# Optimizers For Neural Networks

## Optimizers For Neural Networks

### Gradient Descent: Take steps proportional to the negative of the gradient of the loss function (i.e. error surface) at the current point.

hackernoon.com Gradient descent is a first-order iterative optimization algorithm for finding the minimum of a function. To find a local minimum of a function using gradient descent, one takes steps proportional to the negative of the gradient (or approximate gradient) of the function at the current point. Gradient descent - Wikipedia https://en.wikipedia.org/wiki/Gradient_descent

#### tricks by modifying the training examples taken into consideration

• (Standard/Full-Batch) Gradient Descent: Compute gradient w.r.t. ALL training examples.

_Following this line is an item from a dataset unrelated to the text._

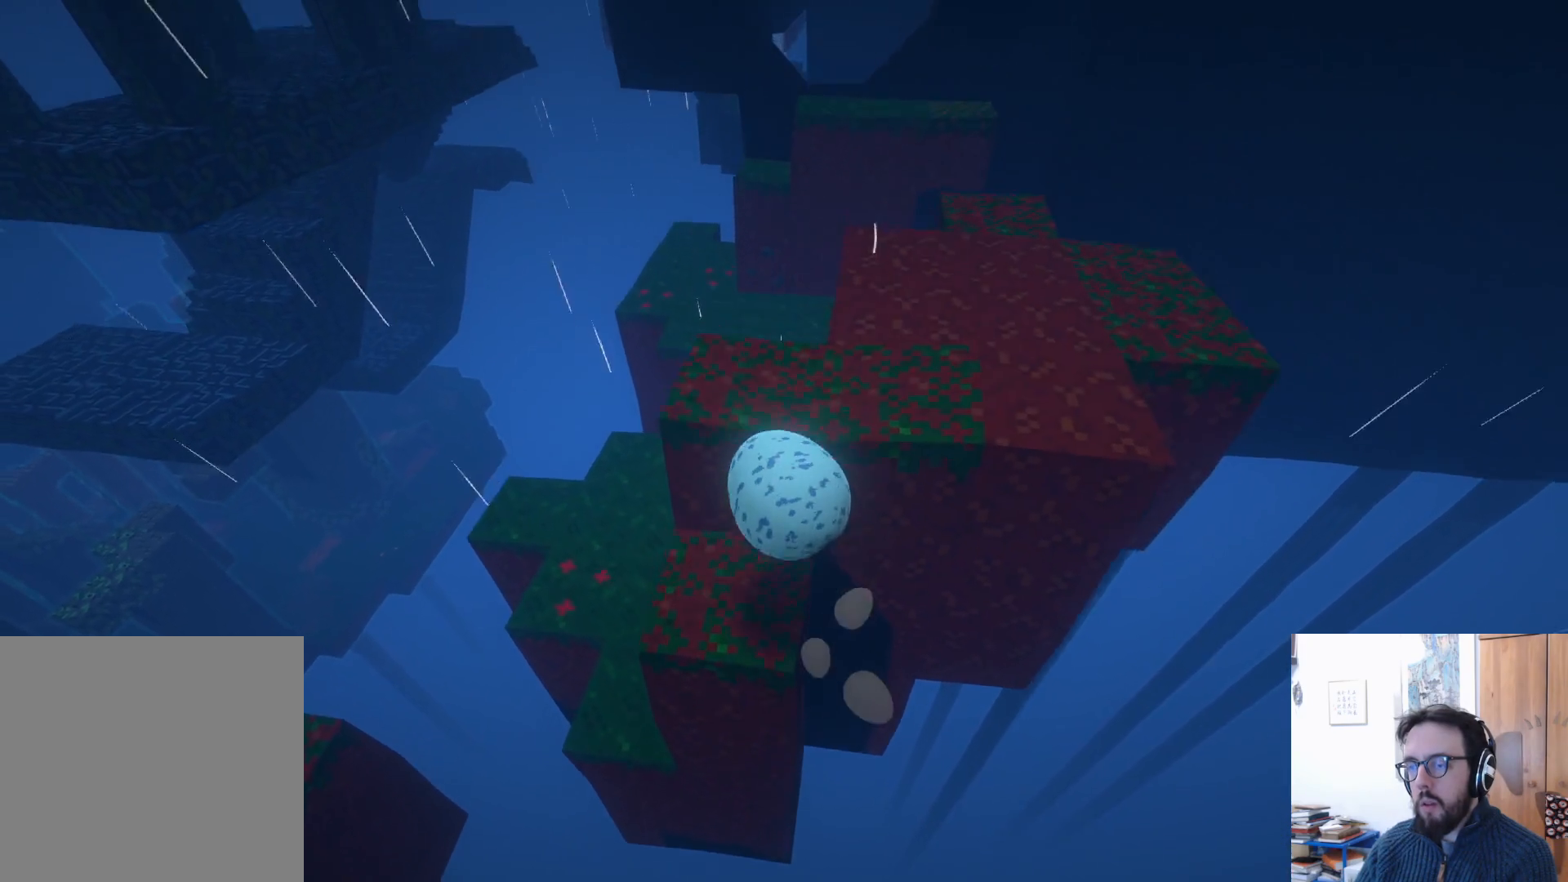
{"buttons": [], "left_stick": "up-right", "right_stick": "center", "events": [[383, "A", "up"]]}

Update with this single gradient for once.
• Mini Batch Gradient Descent / SGD with Mini-Batch: Compute a gradient w.r.t. EVERY so many training examples w/o replacement. Update parameters as soon as each gradient is computed.
• Stochastic Gradient Descent (SGD): Compute a gradient w.r.t. EACH training example. Update parameters as soon as each gradient is computed.

#### tricks by considering previous values of the vector

• SGD w/ Momentum: Update the vector with the gradient, then add a fraction of the previous values of the vector (the “momentum”) to the current vector. (Essentially a “decaying average”.)
• Nesterov's Accelerated Descent: Update the vector with the momentum first, THEN compute and update with the gradient.
• Averaged SGD: Keeps track of all values taken by the vector. After training, replace the vector with the average of these historical values.

#### tricks by modifying the learning rate

• LRV - Learning Rate as Vectors”: Replaces the General Learning Rate with a vector. (i.e. Each parameter has its own learning rate now.)
• Adaptive Learning Rates: (with LRV) At each step, for each LR in the LR Vector, update it to be the General LR divided by something.